Mini-Demo
Assessment Input Structure
The Context
Traditionally, our assessment content would be placed directly into the book’s CNXML structure. In order to future-proof our titles, the content team decided to put all new title assessments into our OpenStax Exercises editor so that our textbook assessment can be utilized in future projects, courseware, and widgets.
The Challenge
The OpenStax Exercises editor has evolved separately from our textbook for a few years. It added more options for formatting outside of the common multiple-choice question structure. Our content team was also in the middle of refactoring our infrastructure for modifying XML, so we decided to establish a convention for input and assigning numbering.
The Approach
Using the Exercises editor, I created test exercises of all the possible inputs. I settled on four different styles: Multiple Choice, Multi-Part Question (MPQ) Multiple Choice, Free Response, MPQ Free Response. All could potentially have an introduction, question stem, solution, detailed solutions, figures, math, table, and tagging associated with the courseware product.
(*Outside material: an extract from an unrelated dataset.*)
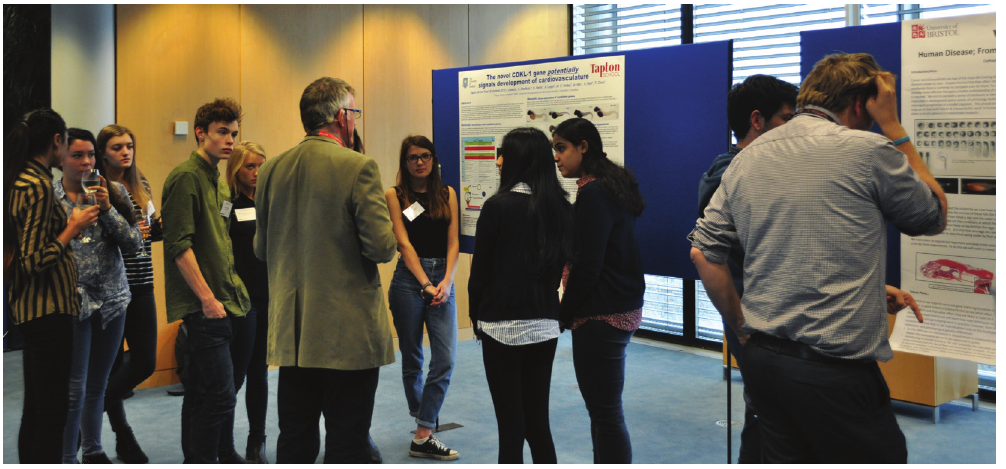
Figure 5: Poster session at the third Authentic Biology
After creating test content, one of my developers and I mapped the inputs to the JSON file output. I created acceptance criteria for what must appear in the textbook content, how they should be labeled/defined in the HTML, how each question type should be numbered and where the numbering would appear.
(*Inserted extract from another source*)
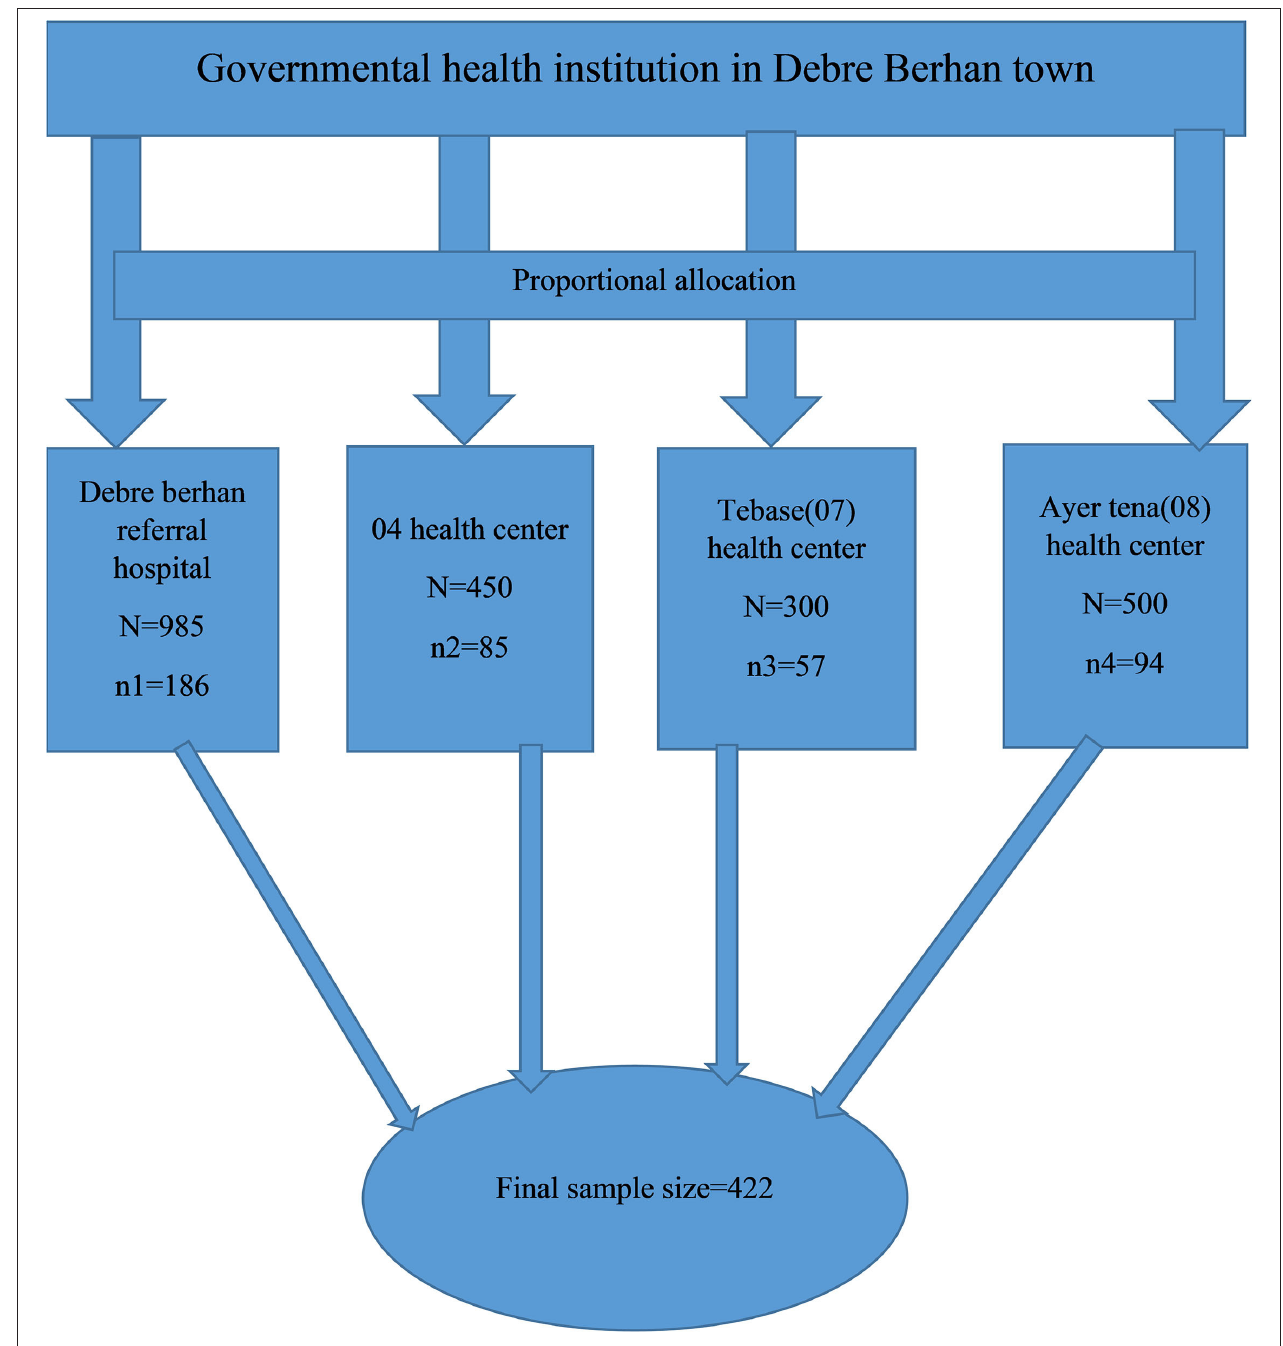
FIGURE 1 | Schematic presentation of sampling procedure of the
The developer working with me on this project created the mechanism for transforming the JSON file to XHTML output. We are currently using the new transforming mechanism on 6 new titles being produced and have had minimal requests to change the formatting.
Looking Ahead
There are more robust options in the Exercises editor outside of just content structure. The next steps I hope to solve are the more robust tagging and linking to existing features in the book. This would require changes in the Exercises editor and potentially how we approach interlinking within a content structure.